__REQUIRED WORK__.
Pictures aside, each entry has to be returned exactly as it stands.
------------------------------
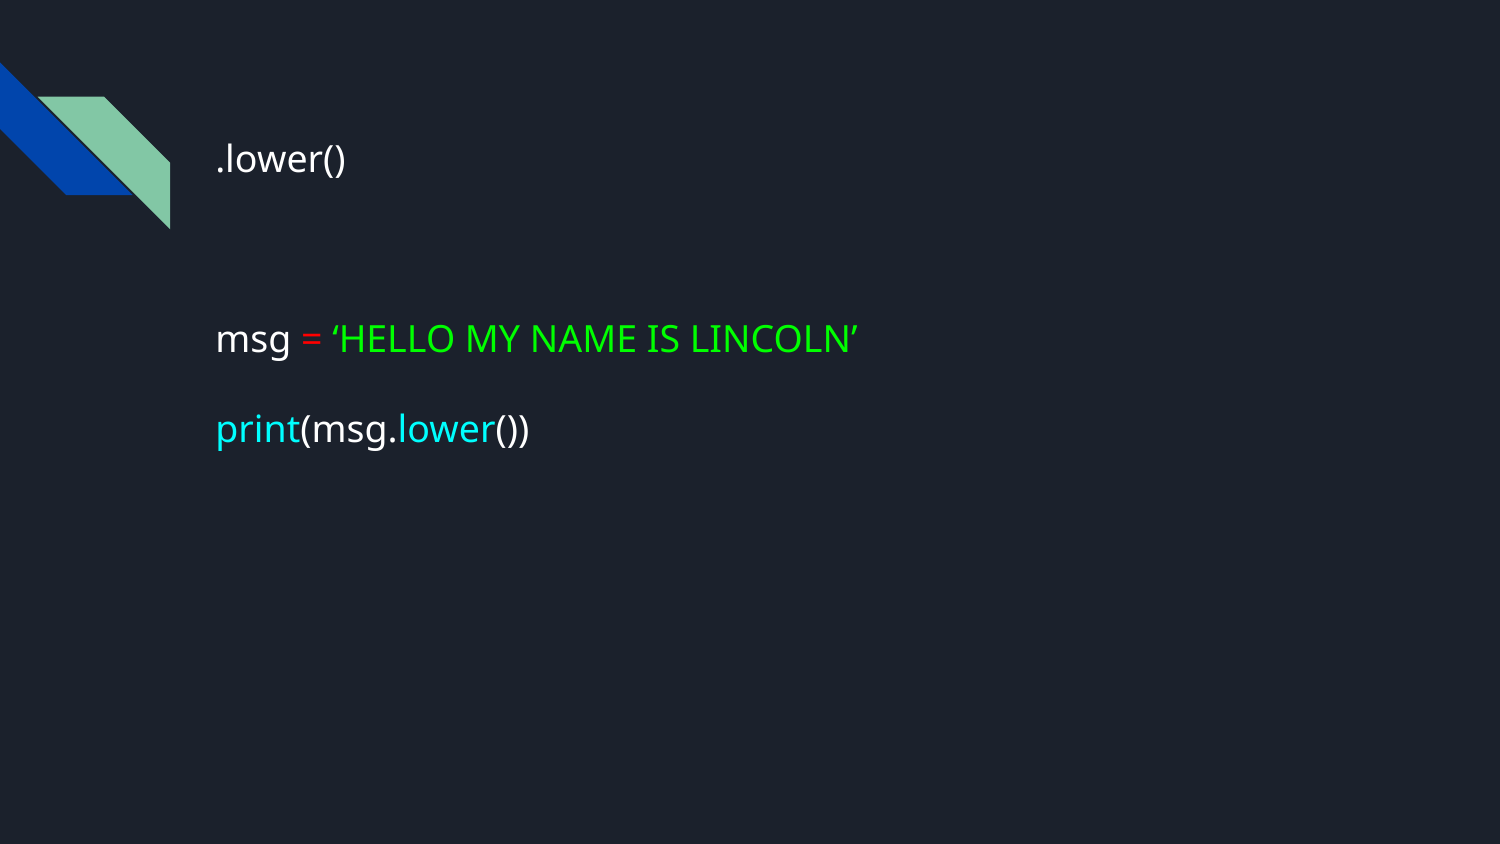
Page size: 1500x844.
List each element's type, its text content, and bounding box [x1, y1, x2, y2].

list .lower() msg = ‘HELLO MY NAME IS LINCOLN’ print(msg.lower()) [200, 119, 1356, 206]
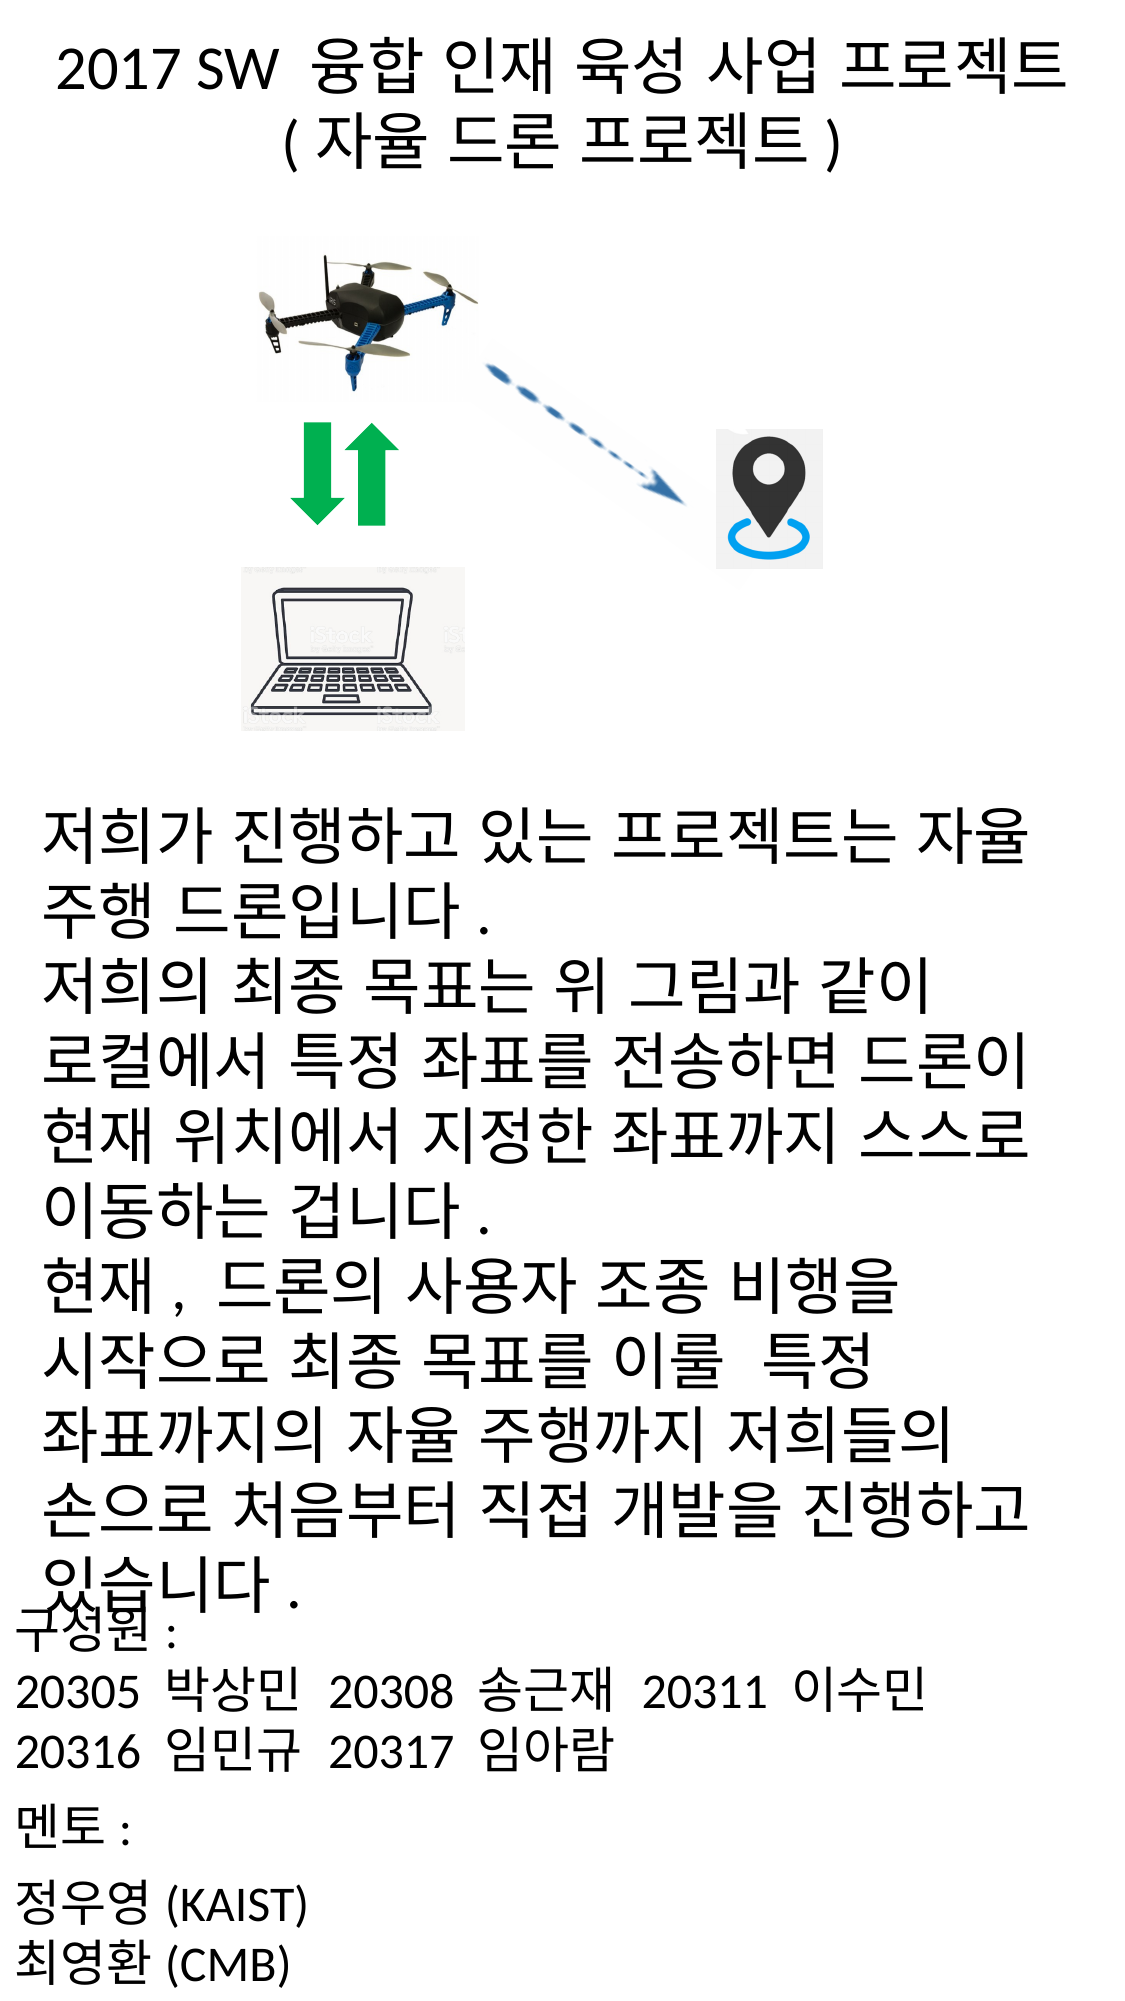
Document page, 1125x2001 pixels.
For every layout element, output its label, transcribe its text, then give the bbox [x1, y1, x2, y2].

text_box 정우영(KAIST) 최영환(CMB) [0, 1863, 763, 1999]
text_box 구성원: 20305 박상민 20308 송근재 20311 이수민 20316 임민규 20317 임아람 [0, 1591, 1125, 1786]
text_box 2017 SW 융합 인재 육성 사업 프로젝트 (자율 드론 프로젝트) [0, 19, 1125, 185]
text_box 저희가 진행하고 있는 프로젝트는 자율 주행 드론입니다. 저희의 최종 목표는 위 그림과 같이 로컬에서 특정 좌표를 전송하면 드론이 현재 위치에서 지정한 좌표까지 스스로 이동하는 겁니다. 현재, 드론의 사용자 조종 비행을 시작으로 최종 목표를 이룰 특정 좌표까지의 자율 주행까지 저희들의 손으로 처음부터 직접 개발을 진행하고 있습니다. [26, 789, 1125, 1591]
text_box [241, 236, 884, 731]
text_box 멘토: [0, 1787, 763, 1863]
------------------------------
__WORKED SOLUTION__.
Page size: 1500x844.
List each element's type, its text content, and bounding box [x1, y1, x2, y2].

list .lower() msg = ‘HELLO MY NAME IS LINCOLN’ print(msg.lower()) [200, 119, 1356, 206]
Document page, 1125x2001 pixels.
For every layout element, output its label, transcribe its text, then give the bbox [x1, y1, x2, y2].

text_box 정우영(KAIST) 최영환(CMB) [0, 1863, 763, 1999]
text_box 구성원: 20305 박상민 20308 송근재 20311 이수민 20316 임민규 20317 임아람 [0, 1591, 1125, 1786]
text_box 2017 SW 융합 인재 육성 사업 프로젝트 (자율 드론 프로젝트) [0, 19, 1125, 185]
text_box 저희가 진행하고 있는 프로젝트는 자율 주행 드론입니다. 저희의 최종 목표는 위 그림과 같이 로컬에서 특정 좌표를 전송하면 드론이 현재 위치에서 지정한 좌표까지 스스로 이동하는 겁니다. 현재, 드론의 사용자 조종 비행을 시작으로 최종 목표를 이룰 특정 좌표까지의 자율 주행까지 저희들의 손으로 처음부터 직접 개발을 진행하고 있습니다. [26, 789, 1125, 1591]
text_box [241, 236, 884, 731]
text_box 멘토: [0, 1787, 763, 1863]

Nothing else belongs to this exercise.